Selain itu, pembatasan juga dapat dilakukan dengan mensyaratkan calon presiden atau wakil presiden harus merupakan kader partai dan pernah menjadi pejabat negara sebelumnya.

“Kondisi menaikkan ambang batas parlemen sebesar 4 persen terbukti efektif membatasi partai politik di Senayan. Jadi parpol non-parlemen perlu bersabar. Misalnya Pak Anies Baswedan, kalau mau maju presiden, dia harus ikut pesta di Senayan,” jelasnya.

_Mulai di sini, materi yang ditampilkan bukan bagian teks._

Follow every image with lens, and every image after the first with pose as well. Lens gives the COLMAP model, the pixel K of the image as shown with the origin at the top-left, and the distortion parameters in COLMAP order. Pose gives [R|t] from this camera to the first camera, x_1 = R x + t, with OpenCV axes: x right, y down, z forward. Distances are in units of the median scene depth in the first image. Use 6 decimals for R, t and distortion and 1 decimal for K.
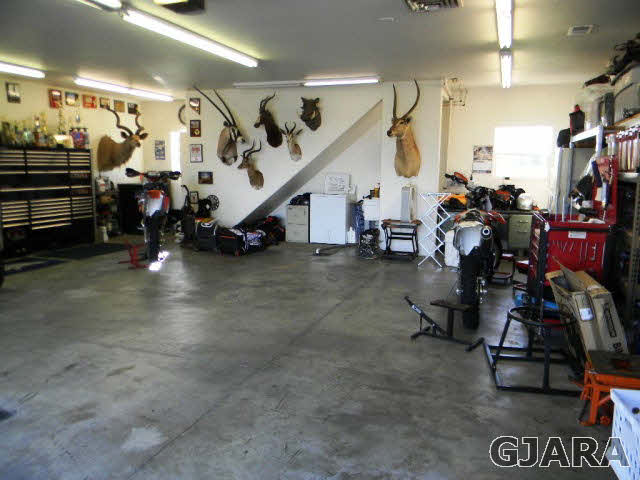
lens RADIAL K [[513.7, 0, 320.0], [0, 513.7, 240.0], [0, 0, 1]] dist [0.002367, -0.004936]
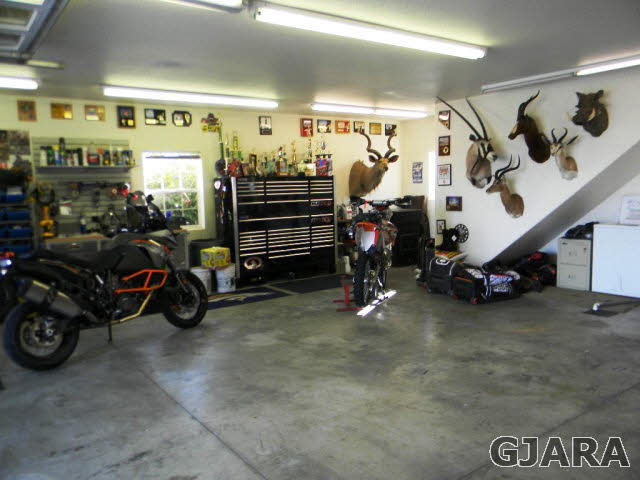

Menurut Indra, ada beberapa negara yang pemilihan presidennya tidak memiliki Presidential Threshold. Negara-negara tersebut umumnya menganut sistem presidensial, seperti Amerika Serikat, Brazil, Peru, Meksiko, dan Kolombia.

Ia juga menilai meski PT dibubarkan, tidak semua parpol akan mencalonkan presiden atau wakil presiden. Menurut dia, jika ada pembatasan pencalonan hanya pada parpol yang berbasis di Senayan, kemungkinan bakal calon paling banyak hanya empat pasang.

Saya pesimistis akan ada parpol yang berani mengajukan paket capres dan cawapres sendiri, jelasnya.

Presidential treshold yang diatur dalam UU Pemilu kini telah dinyatakan inkonstitusional oleh Mahkamah Konstitusi dalam putusannya.

Mahkamah Konstitusi menilai Pasal 222 UU Pemilu tidak sejalan dengan prinsip persamaan hukum dan pemerintahan, hak untuk berjuang sendiri secara kolektif, dan kepastian hukum yang adil sebagaimana tercantum dalam Pasal 27 ayat (1). ). Pasal 28C ayat (2), Pasal 28D ayat (1), dan Pasal 28I ayat (2) Undang-Undang Dasar Negara Republik Indonesia Tahun 1945.

Menteri Koordinator Hukum, Hak Asasi Manusia, Imigrasi dan Pemasyarakatan Yusril Ihza Mahendra menyatakan keputusan MK bersifat final dan mengikat.

Kata dia, pemerintah menghormati dan menaati putusan MK tanpa menempuh jalur hukum apa pun.

Sesuai ketentuan Pasal 24C UUD 1945, putusan Mahkamah Konstitusi merupakan putusan pertama dan terakhir yang bersifat final dan mengikat, kata Yusril dalam keterangan tertulisnya, Jumat (3/1).

Yusril yang juga pakar hukum tata negara melihat adanya perubahan sikap Mahkamah Konstitusi terhadap norma Pasal 222 UU Pemilu dibandingkan putusan sebelumnya. Pasal ini merupakan salah satu pasal yang sering diajukan ke Mahkamah Konstitusi untuk diuji materinya.

Namun apapun pertimbangan hukum MK dalam mengambil keputusan tersebut, pemerintah menghormatinya dan tentunya tidak bisa berkomentar sebagaimana yang bisa dilakukan oleh akademisi atau aktivis, kata Yusril.